======== Texto de estudo ========

Os moradores do Residencial Giovannina Sarane Galavoti, em Praia Grande, no litoral de São Paulo, obtiveram uma vitória na Justiça após mais de dois anos de interdição provocada pelo colapso de três pilares de sustentação. Em sentença da 4ª Vara Cível da cidade, o condomínio foi indenizado em R$ 1,617 milhão.
A indenização foi determinada porque, segundo a Justiça, os condôminos continuaram arcando com despesas para preservar a estrutura mesmo sem poder morar no edifício, interditado desde fevereiro de 2024.
Além do pagamento referente às despesas já acumuladas, a empresa deverá custear os gastos futuros do condomínio enquanto a estrutura permanecer interditada. Caso descumpra a determinação, poderá ser multada em R$ 3 mil por dia, limitada a 60 dias. A decisão é do juiz João Walter Cotrim Machado e cabe recurso.
Responsabilidade
O edifício foi evacuado em 13 de fevereiro de 2024, após a Defesa Civil identificar danos graves em três colunas de sustentação localizadas no subsolo e no térreo. Os moradores foram obrigados a deixar os apartamentos, enquanto a construtora iniciou obras emergenciais para estabilização e recuperação da estrutura.
Na sentença, o juiz destacou que os condôminos ficaram privados do uso dos imóveis, mas continuaram arcando com despesas indispensáveis para preservar o prédio, como vigilância, fornecimento de água e energia, manutenção dos elevadores e tributos. Segundo ele, a ação tem caráter indenizatório.

======== Entradas registradas ========

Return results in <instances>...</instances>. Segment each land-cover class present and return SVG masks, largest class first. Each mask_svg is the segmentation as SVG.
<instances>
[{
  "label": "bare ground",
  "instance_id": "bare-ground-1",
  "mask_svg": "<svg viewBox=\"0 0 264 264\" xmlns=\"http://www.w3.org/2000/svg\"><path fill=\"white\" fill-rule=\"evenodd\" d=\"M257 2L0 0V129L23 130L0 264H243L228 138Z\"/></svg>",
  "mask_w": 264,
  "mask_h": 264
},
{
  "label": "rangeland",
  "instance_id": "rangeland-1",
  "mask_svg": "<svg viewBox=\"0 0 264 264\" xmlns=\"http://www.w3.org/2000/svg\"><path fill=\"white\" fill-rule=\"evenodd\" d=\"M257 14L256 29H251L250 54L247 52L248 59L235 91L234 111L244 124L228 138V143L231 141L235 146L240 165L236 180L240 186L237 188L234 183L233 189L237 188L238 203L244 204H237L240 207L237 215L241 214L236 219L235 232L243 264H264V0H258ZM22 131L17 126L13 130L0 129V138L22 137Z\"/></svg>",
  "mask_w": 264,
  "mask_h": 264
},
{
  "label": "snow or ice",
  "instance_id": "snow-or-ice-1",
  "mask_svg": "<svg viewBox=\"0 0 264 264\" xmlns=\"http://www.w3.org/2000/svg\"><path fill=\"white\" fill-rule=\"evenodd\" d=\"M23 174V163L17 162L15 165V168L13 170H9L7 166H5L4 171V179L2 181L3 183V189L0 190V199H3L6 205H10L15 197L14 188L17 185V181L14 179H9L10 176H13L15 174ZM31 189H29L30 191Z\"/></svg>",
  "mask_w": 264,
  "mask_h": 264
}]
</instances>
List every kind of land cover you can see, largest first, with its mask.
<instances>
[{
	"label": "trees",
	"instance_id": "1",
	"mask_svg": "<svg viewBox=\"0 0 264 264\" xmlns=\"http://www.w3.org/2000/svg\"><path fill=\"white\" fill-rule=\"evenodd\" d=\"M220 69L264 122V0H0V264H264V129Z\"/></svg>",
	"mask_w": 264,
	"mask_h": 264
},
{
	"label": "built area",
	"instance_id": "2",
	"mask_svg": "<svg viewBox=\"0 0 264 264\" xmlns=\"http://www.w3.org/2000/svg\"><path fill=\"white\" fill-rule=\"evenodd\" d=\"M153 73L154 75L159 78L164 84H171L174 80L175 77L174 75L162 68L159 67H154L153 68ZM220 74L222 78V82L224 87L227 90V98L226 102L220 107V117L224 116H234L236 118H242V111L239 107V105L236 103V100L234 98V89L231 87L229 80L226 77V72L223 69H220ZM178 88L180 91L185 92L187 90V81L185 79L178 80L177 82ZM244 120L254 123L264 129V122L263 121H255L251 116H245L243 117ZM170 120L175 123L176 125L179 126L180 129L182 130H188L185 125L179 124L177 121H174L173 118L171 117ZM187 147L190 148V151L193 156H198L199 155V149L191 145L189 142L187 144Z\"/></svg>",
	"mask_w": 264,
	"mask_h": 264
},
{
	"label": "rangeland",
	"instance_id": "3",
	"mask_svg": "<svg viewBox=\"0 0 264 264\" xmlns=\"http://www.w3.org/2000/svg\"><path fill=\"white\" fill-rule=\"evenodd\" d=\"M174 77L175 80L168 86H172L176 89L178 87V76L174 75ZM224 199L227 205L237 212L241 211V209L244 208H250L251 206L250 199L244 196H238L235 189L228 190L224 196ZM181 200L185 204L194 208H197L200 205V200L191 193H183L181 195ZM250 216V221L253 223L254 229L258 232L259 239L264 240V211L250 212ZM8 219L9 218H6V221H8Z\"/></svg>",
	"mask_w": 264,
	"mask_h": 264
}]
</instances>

========

■ Instruções das atividades
1. Diga se cada afirmação (a), (b) e (c) concorda com o texto sobre o prédio interditado em Praia Grande, respondendo sim ou não e citando literalmente as palavras do texto que decidem a questão. (a) O edifício está interditado desde fevereiro de 2024. (b) A multa diária por descumprimento não tem limite de dias. (c) Os danos graves foram encontrados em colunas do subsolo e do térreo.
2. Escreva a continuação do texto sobre o prédio interditado em Praia Grande, a partir da última frase apresentada.
As entradas não têm papel nenhum neste trabalho.

■ Respostas esperadas
1. (a) Sim: "interditado desde fevereiro de 2024". (b) Não: "limitada a 60 dias". (c) Sim: "três colunas de sustentação localizadas no subsolo e no térreo".

2.
“Cuida-se de pleito de natureza indenizatória (perdas e danos) amparado na responsabilidade civil da construtora pelos danos decorrentes de grave vício de construção oculto que ensejou a interdição total do edifício pelas autoridades públicas”, escreveu João Walter Cotrim Machado ao reformar a decisão que havia negado o pedido de urgência em um primeiro momento.
Falhas estruturais
A construtora argumentou que a obra havia sido concluída há mais de uma década e sustentou que o direito do condomínio de pedir indenização estaria prescrito. O juiz, no entanto, entendeu que o prazo para ajuizamento da ação começou a contar apenas quando os problemas vieram à tona, em fevereiro de 2024.
Na avaliação do magistrado, os pilares que cederam representam defeitos estruturais ligados diretamente ao projeto e à execução do empreendimento. A sentença classifica o caso como uma típica hipótese de responsabilidade pelo fato do produto, prevista no Código de Defesa do Consumidor.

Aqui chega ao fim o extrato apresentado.